Walpole remains an intriguing figure in literary history. The youngest son of the prime minister, he enjoyed the privileges of an affluent life: preparation at Eton (1727–34), education at King’s College, Cambridge (1735–38), the Grand Tour (1739) with poet Thomas GRAY, member of Parliament (1741–68). Walpole’s intellectual life at university was highlighted by his formation of the Quadruple Alliance with Gray, Richard West, and Thomas Ashton.
Walpole’s humanistic interests included extensive letter writing, garden theory and design, architecture, art history, fiction, and publishing. The extent of his endeavors makes him an important figure in 18th-c. studies. For example, his Works (5 vols., 1798) runs to two thousand pages; at his death, he left four thousand unpublished letters, memoirs, and journals totaling approximately three million words. The magnificent Yale edition of his works runs to forty-eight volumes.

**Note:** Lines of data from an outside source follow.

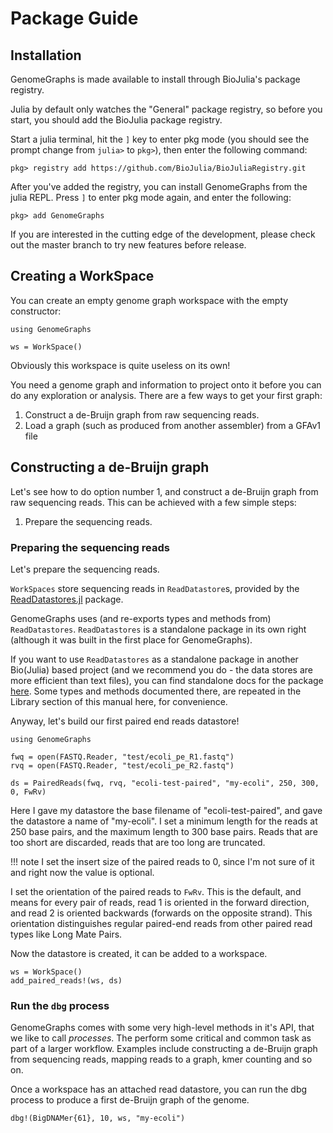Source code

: # Package Guide

## Installation

GenomeGraphs is made available to install through BioJulia's package registry.

Julia by default only watches the "General" package registry, so before you
start, you should add the BioJulia package registry.

Start a julia terminal, hit the `]` key to enter pkg mode (you should see the
prompt change from `julia>` to `pkg>`), then enter the following command:

```
pkg> registry add https://github.com/BioJulia/BioJuliaRegistry.git
```

After you've added the registry, you can install GenomeGraphs from the julia REPL.
Press `]` to enter pkg mode again, and enter the following:

```
pkg> add GenomeGraphs
```

If you are interested in the cutting edge of the development, please check out
the master branch to try new features before release.

## Creating a WorkSpace

You can create an empty genome graph workspace with the empty constructor:

```@example
using GenomeGraphs

ws = WorkSpace()
```

Obviously this workspace is quite useless on its own!

You need a genome graph and information to project onto it before you can
do any exploration or analysis. There are a few ways to get your first graph:

1. Construct a de-Bruijn graph from raw sequencing reads.
2. Load a graph (such as produced from another assembler) from a GFAv1 file

## Constructing a de-Bruijn graph

Let's see how to do option number 1, and construct a de-Bruijn graph from
raw sequencing reads. This can be achieved with a few simple steps:

1. Prepare the sequencing reads.

### Preparing the sequencing reads

Let's prepare the sequencing reads.

`WorkSpaces` store sequencing reads in `ReadDatastore`s, provided by the
[ReadDatastores.jl](https://github.com/BioJulia/ReadDatastores.jl) package.

GenomeGraphs uses (and re-exports types and methods from) `ReadDatastores`.
`ReadDatastores` is a standalone package in its own right (although it was built
in the first place for GenomeGraphs).

If you want to use `ReadDatastores` as a standalone package in another Bio(Julia)
based project (and we recommend you do - the data stores are more efficient than
text files), you can find standalone docs for the package
[here](https://biojulia.net/ReadDatastores.jl/latest/). Some types and methods
documented there, are repeated in the Library section of this manual here, for
convenience.

Anyway, let's build our first paired end reads datastore!

```@example dbgeg
using GenomeGraphs

fwq = open(FASTQ.Reader, "test/ecoli_pe_R1.fastq")
rvq = open(FASTQ.Reader, "test/ecoli_pe_R2.fastq")

ds = PairedReads(fwq, rvq, "ecoli-test-paired", "my-ecoli", 250, 300, 0, FwRv)
```

Here I gave my datastore the base filename of "ecoli-test-paired", and gave the
datastore a name of "my-ecoli". I set a minimum length for the reads at 250
base pairs, and the maximum length to 300 base pairs. Reads that are too short
are discarded, reads that are too long are truncated.

!!! note
    I set the insert size of the paired reads to 0, since I'm not sure of it and
    right now the value is optional.

I set the orientation of the paired reads to `FwRv`. This is the default, and
means for every pair of reads, read 1 is oriented in the forward direction, and
read 2 is oriented backwards (forwards on the opposite strand). This orientation
distinguishes regular paired-end reads from other paired read types like
Long Mate Pairs.

Now the datastore is created, it can be added to a workspace.

```@example dbgeg
ws = WorkSpace()
add_paired_reads!(ws, ds)
```

### Run the `dbg` process

GenomeGraphs comes with some very high-level methods in it's API, that we like
to call *processes*. The perform some critical and common task as part of a
larger workflow. Examples include constructing a de-Bruijn graph from sequencing
reads, mapping reads to a graph, kmer counting and so on.

Once a workspace has an attached read datastore, you can run the dbg process to
produce a first de-Bruijn graph of the genome.

```@example dbgeg
dbg!(BigDNAMer{61}, 10, ws, "my-ecoli")
```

It is a curiosity of the 18th c. that Walpole’s architecture and literature were clearly intertwined. In 1747, Walpole purchased a small Twickenham estate that he renamed Strawberry Hill. Here, he began his career as gardener and then, by 1750, architect. Walpole shocked even some of his contemporaries when he chose the Gothic style for his new home. This ornate style had, however, already begun to enjoy a resurgence in popularity among both preservationists and the ministry. As Walpole moved into Gothic architecture, he was about to immortalize himself as author of the first English GOTHIC NOVEL. When the first phase of Strawberry Hill was complete, the house became a tourist attraction well known for its towers, turrets, cloisters, long corridors, etc.
Walpole stated in the second preface to Castle of Otranto that he originally sought to meld the ancient with the modern in his 1765 ROMANCE. It was his wish to revive, in briefer form, the French romance and yet avoid using the commonplace in his fiction. What Walpole hybridized typifies the revolt against the rationalistic creed of Samuel RICHARDSON and Henry FIELDING and may well have begun the Romantic revival in England. Walpole’s knowledge of medieval architecture greatly enriched the terror he created in the romance. Underground passages, courtyards, long hallways, etc. added a nightmare maze to the stagecraft of the narrative. The tension in the Gothic is, more often than not, between past and present, with the novel opening in Naples in 1095 and running to ca. 1243. Strawberry Hill and Trinity College, Cambridge, are the inspiration for the architectural centerpiece in the novel.
To historians, Walpole remains linked to the creation and evolution of the English Gothic romance, to studies in art and architecture, and to epistolary writing. As an 18th-c. gentleman, he is a major exponent of the cultivated humanism that produced him.